Issuing one receipt per checkpoint batches the assurance across all events in the checkpoint window. The cost is fixed per checkpoint cycle, not per event. The trade-off is bounded latency before the witness applies.

3.2 The chain does the heavy lifting

A hash chain already provides tamper-evidence within the issuer’s signing-time boundary. The TSA’s job is narrower: prove that the chain’s state existed at a time witnessed by an independent party. Once the composite hash is anchored, the entire chain inherits the witness — modifying any past event invalidates the chain and would require collusion with the TSA to reissue a backdated receipt.

So the TSA does not need to witness every event. It needs to witness the chain head at points along the timeline. Five minutes between checkpoints is an operational choice, not a cryptographic limitation.

4. The signing-time trust boundary (the asymptote)

The verifier proves exported evidence has not been altered after signing. Like any signing system, the trust boundary includes the signer at signing-time.

A compromised writer with access to Keel’s signing keys could, in principle, produce a forged chain entry at the moment of writing, sign a checkpoint over that forged state, and obtain a TSA receipt witnessing the forgery. The TSA does not defend against signing-time compromise; it defends against post-signing tampering.

Defending against signing-time compromise requires a higher-assurance signing architecture (TEE-backed, HSM-backed, hardware-rooted attestation) which is out of scope for the current verifier and is on the Enterprise roadmap.

This is the asymptote.
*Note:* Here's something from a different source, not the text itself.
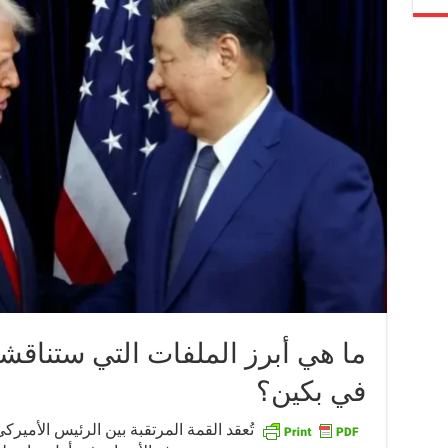
ما هي أبرز الملفات التي ستناق
في بكين؟
تُعقد القمة المرتقبة بين الرئيس الأمير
State it explicitly in audit findings; it is the same boundary every cryptographic logging system has, and CISOs read explicit disclosure as engineering maturity rather than as a gap.

5. Common audit questions

How do I know an event from six months ago wasn’t backdated?

Find the first TSA-witnessed checkpoint after the event’s created_at. Verify the checkpoint’s TSA receipt with keel-verify or openssl ts -verify. If the receipt is valid and the chain walk from the event to that checkpoint passes, the event existed by the receipt’s timestamp.

Can the same key be misused at signing time?

Yes, in principle. See §4.

What happens if one TSA is down when a checkpoint is supposed to be issued?

The checkpoint can proceed with partial timestamp evidence. Keel records per-provider tsa_attempts so reviewers can see which providers returned receipts and which failed. In Production, one public CA-operated timestamp authority can fail while the other still produces a receipt. If no TSA responds, the checkpoint remains a signed checkpoint without an external timestamp receipt.

Is the TSA receipt acceptable for SOC 2?

It can support SOC 2 evidence review, because the receipt is standards-based and independently verifiable. Auditors decide whether that evidence is sufficient for their control objective. For regulated industries with stricter timestamp requirements, Enterprise eligibility for a customer-selected TSA lets the customer direct the trust topology, but customer-managed TSA storage and configuration UX are still a follow-up surface.

Does the TSA witness the export I’m verifying right now?

Not directly. The TSA witnesses the chain checkpoint. Your export is verifiable through the export’s own Ed25519 signature, and the chain entries it carries can be transitively anchored to a TSA-witnessed checkpoint.